Of course, if a specific company or industry designs the career education programs (read: vocational), there is a danger of the training being too narrow.  However, no public school in its right mind would ever turn down private money that helps kids get jobs.  And we don’t seem to have a problem with it at the college level where business schools take money (and input) from big employers and provide the students with internships.

The economy goes in cycles and it is not a matter of if, but when, the economy slows and there won’t be the same worker shortage.  However, the trend towards more interest in college and tech jobs will continue for the foreseeable future.  This means that employers of skilled, but not college educated, workers will have to find more ways to create a larger labor pool to find the talent they need.  They can do this by:

  • Aligning with local high schools and community colleges to create curriculum that is broad enough that provides students with career options, but specific enough to allow for an easy transfer from school to the employer.
  • Gauge the interests of students as they enter the program. Interest inventories are an under-utilized selection tool.  This is especially true for entry level employees.  If I’m not interested in social activities, I probably should not be on the wait staff at a restaurant, even if I need the money.  But, if I’d rather work with things than people, then becoming a welder might be up my alley. Validating these types of tests can be a good way to predict potential success by placing students in areas where they are more likely to do well.
  • Provide lifetime learning programs. One thing we know about millennials and Gen Z is that rewarding them for learning is a powerful incentive. Companies should show new recruits all of the opportunities they could potentially have, not just the ones in their trade.

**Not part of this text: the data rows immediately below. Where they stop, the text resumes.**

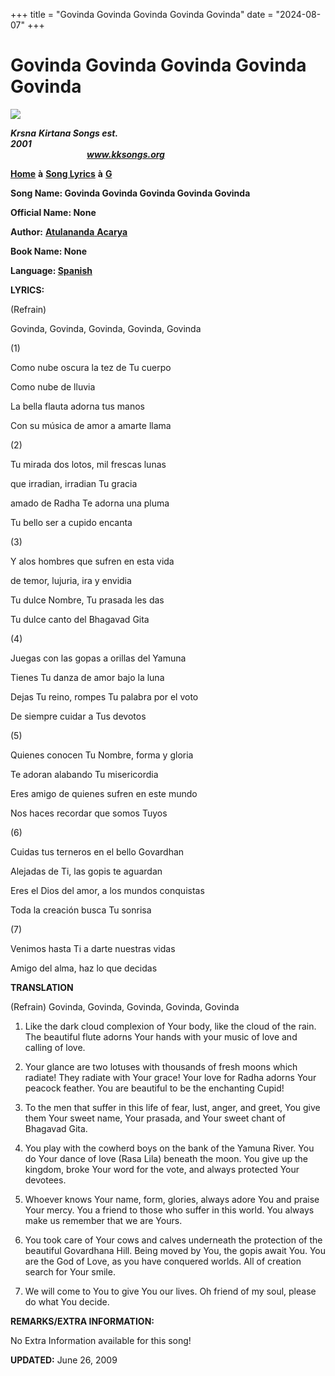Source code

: +++
title = "Govinda Govinda Govinda Govinda Govinda"
date = "2024-08-07"
+++

# Govinda Govinda Govinda Govinda Govinda
**[![](http://kksongs.org/image_files/image002.jpg)](http://kksongs.org/)**

**_Krsna_** **_Kirtana Songs est. 2001_**                                                                                                                                                      **_www.kksongs.org_**

**[Home](http://kksongs.org/)** **à** **[Song Lyrics](http://kksongs.org/lyrics.html)** **à** **[G](http://kksongs.org/songs/song_g.html)**

**Song Name: Govinda Govinda Govinda Govinda Govinda**

**Official Name: None**

**Author:** [**Atulananda** **Acarya**](http://kksongs.org/authors/list/atulananda.html)

**Book Name: None**

**Language: [Spanish](http://kksongs.org/language/list/spanish.html)**

**LYRICS:**

(Refrain)

Govinda, Govinda, Govinda, Govinda, Govinda

(1)

Como nube oscura la tez de Tu cuerpo

Como nube de lluvia

La bella flauta adorna tus manos

Con su música de amor a amarte llama

(2)

Tu mirada dos lotos, mil frescas lunas

que irradian, irradian Tu gracia

amado de Radha Te adorna una pluma

Tu bello ser a cupido encanta

(3)

Y alos hombres que sufren en esta vida

de temor, lujuria, ira y envidia

Tu dulce Nombre, Tu prasada les das

Tu dulce canto del Bhagavad Gita

(4)

Juegas con las gopas a orillas del Yamuna

Tienes Tu danza de amor bajo la luna

Dejas Tu reino, rompes Tu palabra por el voto

De siempre cuidar a Tus devotos

(5)

Quienes conocen Tu Nombre, forma y gloria

Te adoran alabando Tu misericordia

Eres amigo de quienes sufren en este mundo

Nos haces recordar que somos Tuyos

(6)

Cuidas tus terneros en el bello Govardhan

Alejadas de Ti, las gopis te aguardan

Eres el Dios del amor, a los mundos conquistas

Toda la creación busca Tu sonrisa

(7)

Venimos hasta Ti a darte nuestras vidas

Amigo del alma, haz lo que decidas

**TRANSLATION**

(Refrain) Govinda, Govinda, Govinda, Govinda, Govinda

1) Like the dark cloud complexion of Your body, like the cloud of the rain. The beautiful flute adorns Your hands with your music of love and calling of love.

2) Your glance are two lotuses with thousands of fresh moons which radiate! They radiate with Your grace! Your love for Radha adorns Your peacock feather. You are beautiful to be the enchanting Cupid!

3) To the men that suffer in this life of fear, lust, anger, and greet, You give them Your sweet name, Your prasada, and Your sweet chant of Bhagavad Gita.

4) You play with the cowherd boys on the bank of the Yamuna River. You do Your dance of love (Rasa Lila) beneath the moon. You give up the kingdom, broke Your word for the vote, and always protected Your devotees.

5) Whoever knows Your name, form, glories, always adore You and praise Your mercy. You a friend to those who suffer in this world. You always make us remember that we are Yours.

6) You took care of Your cows and calves underneath the protection of the beautiful Govardhana Hill. Being moved by You, the gopis await You. You are the God of Love, as you have conquered worlds. All of creation search for Your smile.

7) We will come to You to give You our lives. Oh friend of my soul, please do what You decide.

**REMARKS/EXTRA INFORMATION:**

No Extra Information available for this song!

**UPDATED:** June 26, 2009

Companies that need skilled blue-collar workers can no longer passively expect a deep talent pool to be available.  Rather, they should take action to identify and develop potential employees.  This will require partnerships, better pre-employment screening, and having developmental programs.  It may not solve the immediate problem, but it will ensure that they have the necessary talent in the future.

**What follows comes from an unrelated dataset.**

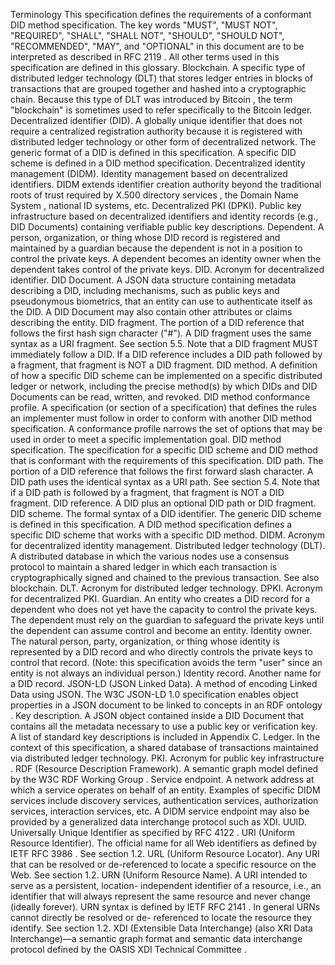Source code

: Terminology This specification defines the requirements of a conformant DID method specification. The key words "MUST", "MUST NOT", "REQUIRED", "SHALL", "SHALL NOT", "SHOULD", "SHOULD NOT", "RECOMMENDED", "MAY", and "OPTIONAL" in this document are to be interpreted as described in RFC 2119 . All other terms used in this specification are defined in this glossary. Blockchain. A specific type of distributed ledger technology (DLT) that stores ledger entries in blocks of transactions that are grouped together and hashed into a cryptographic chain. Because this type of DLT was introduced by Bitcoin , the term "blockchain" is sometimes used to refer specifically to the Bitcoin ledger. Decentralized identifier (DID). A globally unique identifier that does not require a centralized registration authority because it is registered with distributed ledger technology or other form of decentralized network. The generic format of a DID is defined in this specification. A specific DID scheme is defined in a DID method specification. Decentralized identity management (DIDM). Identity management based on decentralized identifiers. DIDM extends identifier creation authority beyond the traditional roots of trust required by X.500 directory services , the Domain Name System , national ID systems, etc. Decentralized PKI (DPKI). Public key infrastructure based on decentralized identifiers and identity records (e.g., DID Documents) containing verifiable public key descriptions. Dependent. A person, organization, or thing whose DID record is registered and maintained by a guardian because the dependent is not in a position to control the private keys. A dependent becomes an identity owner when the dependent takes control of the private keys. DID. Acronym for decentralized identifier. DID Document. A JSON data structure containing metadata describing a DID, including mechanisms, such as public keys and pseudonymous biometrics, that an entity can use to authenticate itself as the DID. A DID Document may also contain other attributes or claims describing the entity. DID fragment. The portion of a DID reference that follows the first hash sign character ("#"). A DID fragment uses the same syntax as a URI fragment. See section 5.5. Note that a DID fragment MUST immediately follow a DID. If a DID reference includes a DID path followed by a fragment, that fragment is NOT a DID fragment. DID method. A definition of how a specific DID scheme can be implemented on a specific distributed ledger or network, including the precise method(s) by which DIDs and DID Documents can be read, written, and revoked. DID method conformance profile. A specification (or section of a specification) that defines the rules an implementer must follow in order to conform with another DID method specification. A conformance profile narrows the set of options that may be used in order to meet a specific implementation goal. DID method specification. The specification for a specific DID scheme and DID method that is conformant with the requirements of this specification. DID path. The portion of a DID reference that follows the first forward slash character. A DID path uses the identical syntax as a URI path. See section 5.4. Note that if a DID path is followed by a fragment, that fragment is NOT a DID fragment. DID reference. A DID plus an optional DID path or DID fragment. DID scheme. The formal syntax of a DID identifier. The generic DID scheme is defined in this specification. A DID method specification defines a specific DID scheme that works with a specific DID method. DIDM. Acronym for decentralized identity management. Distributed ledger technology (DLT). A distributed database in which the various nodes use a consensus protocol to maintain a shared ledger in which each transaction is cryptographically signed and chained to the previous transaction. See also blockchain. DLT. Acronym for distributed ledger technology. DPKI. Acronym for decentralized PKI. Guardian. An entity who creates a DID record for a dependent who does not yet have the capacity to control the private keys. The dependent must rely on the guardian to safeguard the private keys until the dependent can assume control and become an entity. Identity owner. The natural person, party, organization, or thing whose identity is represented by a DID record and who directly controls the private keys to control that record. (Note: this specification avoids the term "user" since an entity is not always an individual person.) Identity record. Another name for a DID record. JSON-LD (JSON Linked Data). A method of encoding Linked Data using JSON. The W3C JSON-LD 1.0 specification enables object properties in a JSON document to be linked to concepts in an RDF ontology . Key description. A JSON object contained inside a DID Document that contains all the metadata necessary to use a public key or verification key. A list of standard key descriptions is included in Appendix C. Ledger. In the context of this specification, a shared database of transactions maintained via distributed ledger technology. PKI. Acronym for public key infrastructure . RDF (Resource Description Framework). A semantic graph model defined by the W3C RDF Working Group . Service endpoint. A network address at which a service operates on behalf of an entity. Examples of specific DIDM services include discovery services, authentication services, authorization services, interaction services, etc. A DIDM service endpoint may also be provided by a generalized data interchange protocol such as XDI. UUID. Universally Unique Identifier as specified by RFC 4122 . URI (Uniform Resource Identifier). The official name for all Web identifiers as defined by IETF RFC 3986 . See section 1.2. URL (Uniform Resource Locator). Any URI that can be resolved or de-referenced to locate a specific resource on the Web. See section 1.2. URN (Uniform Resource Name). A URI intended to serve as a persistent, location- independent identifier of a resource, i.e., an identifier that will always represent the same resource and never change (ideally forever). URN syntax is defined by IETF RFC 2141 . In general URNs cannot directly be resolved or de- referenced to locate the resource they identify. See section 1.2. XDI (Extensible Data Interchange) (also XRI Data Interchange)—a semantic graph format and semantic data interchange protocol defined by the OASIS XDI Technical Committee .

Adapting to Changes in Job Duties

I wrote a couple of months ago about how McDonald’s is changing the cognitive requirements of some of its jobs by adding channels for customers to order food. I argued that such a development should get them thinking about who they hire and how they train new employees.

If you have recently wandered into one of their stores, you probably noticed that, if it is not too busy, a McDonald’s employee may bring you your order. OK, this is not particularly revolutionary. But, to quote a franchisee in an article, “We’re bringing the employees from behind the counter out front to engage, in a more personal way, with our customers.” Maybe I am making more out of this particular example than it warrants, but this strikes me a really upping the customer service requirements of a McDonald’s employee. And I am guessing that a fair amount of the employees are not going to meet it. It’s just not what they signed up for.

This is not about whether McDonald’s employees are capable of providing the additional service or whether their ability to do it well affects the customer experience and/or sales. Rather, it appears to be an example of company changing job requirements and then assuming that people hired using a process that does not account for the new skills will be able to carry out the new duties.

Changing skills requirements is a good thing. It shows adaptation to technology and customer needs and makes the work experience more interesting for people in repetitive jobs. But, companies cannot assume that the incumbents can magically adapt without training and revised performance expectations.

This change also requires updating validation selection processes. Whether it means increasing the weight given to certain aspects or validating a new test, we must adapt our workforce to new job requirements on the front end. As jobs change, hiring practices should as well.

Technology and customers are big drivers of change in the skills, abilities, and personality characteristics required of employees. Smart companies not only redesign work to account for this, but they also update how they train and hire to help their workforce adapt.